**Your assignment**
Your answer should be one number: the count of lines in these entries that hold the word "void".

Rendered images with source text

<<<<

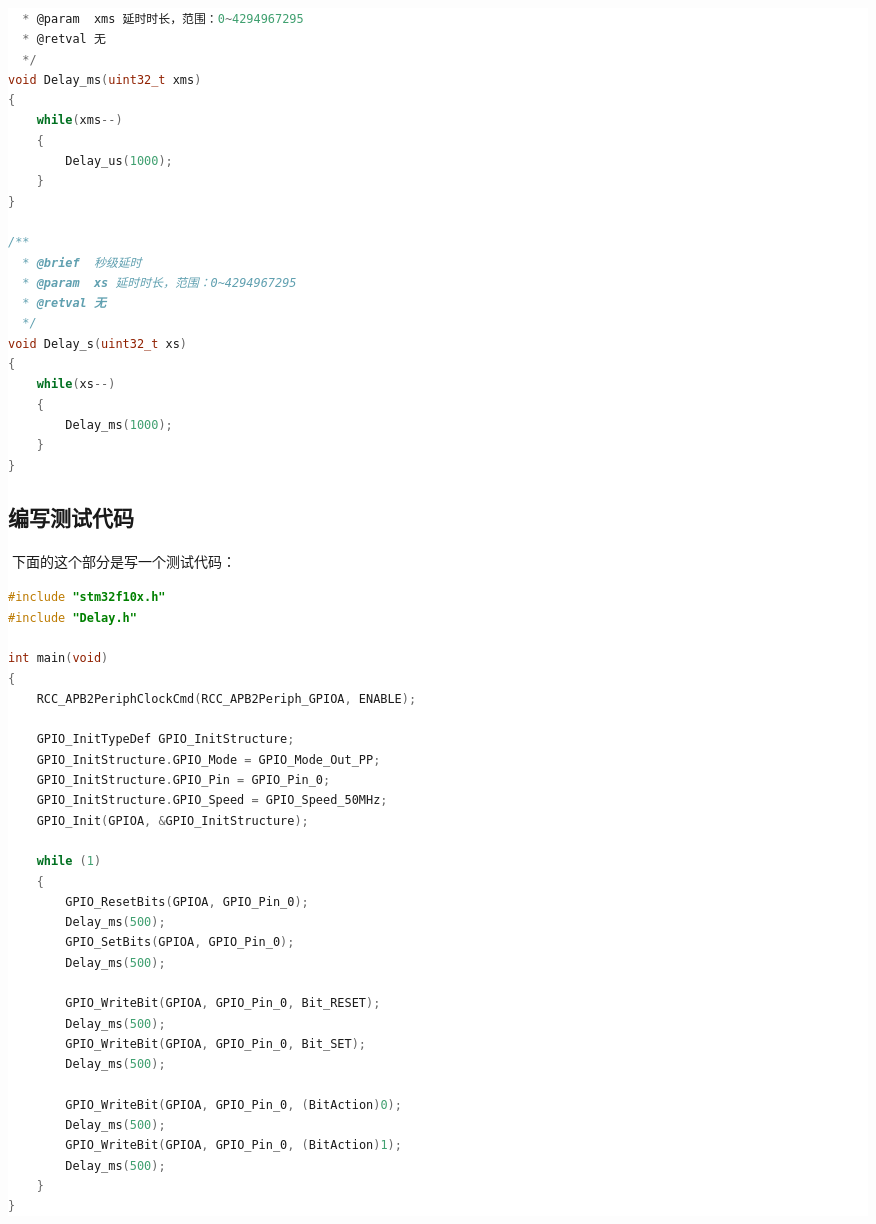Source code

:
 ```c
  * @param  xms 延时时长，范围：0~4294967295
  * @retval 无
  */
void Delay_ms(uint32_t xms)
{
	while(xms--)
	{
		Delay_us(1000);
	}
}
 
/**
  * @brief  秒级延时
  * @param  xs 延时时长，范围：0~4294967295
  * @retval 无
  */
void Delay_s(uint32_t xs)
{
	while(xs--)
	{
		Delay_ms(1000);
	}
} 
```

## 编写测试代码

​	下面的这个部分是写一个测试代码：

```c
#include "stm32f10x.h"
#include "Delay.h"

int main(void)
{
	RCC_APB2PeriphClockCmd(RCC_APB2Periph_GPIOA, ENABLE);
	
	GPIO_InitTypeDef GPIO_InitStructure;
	GPIO_InitStructure.GPIO_Mode = GPIO_Mode_Out_PP;
	GPIO_InitStructure.GPIO_Pin = GPIO_Pin_0;
	GPIO_InitStructure.GPIO_Speed = GPIO_Speed_50MHz;
	GPIO_Init(GPIOA, &GPIO_InitStructure);
	
	while (1)
	{
		GPIO_ResetBits(GPIOA, GPIO_Pin_0);
		Delay_ms(500);
		GPIO_SetBits(GPIOA, GPIO_Pin_0);
		Delay_ms(500);
		
		GPIO_WriteBit(GPIOA, GPIO_Pin_0, Bit_RESET);
		Delay_ms(500);
		GPIO_WriteBit(GPIOA, GPIO_Pin_0, Bit_SET);
		Delay_ms(500);
		
		GPIO_WriteBit(GPIOA, GPIO_Pin_0, (BitAction)0);
		Delay_ms(500);
		GPIO_WriteBit(GPIOA, GPIO_Pin_0, (BitAction)1);
		Delay_ms(500);
	}
}
```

>>>>

**Reply**
3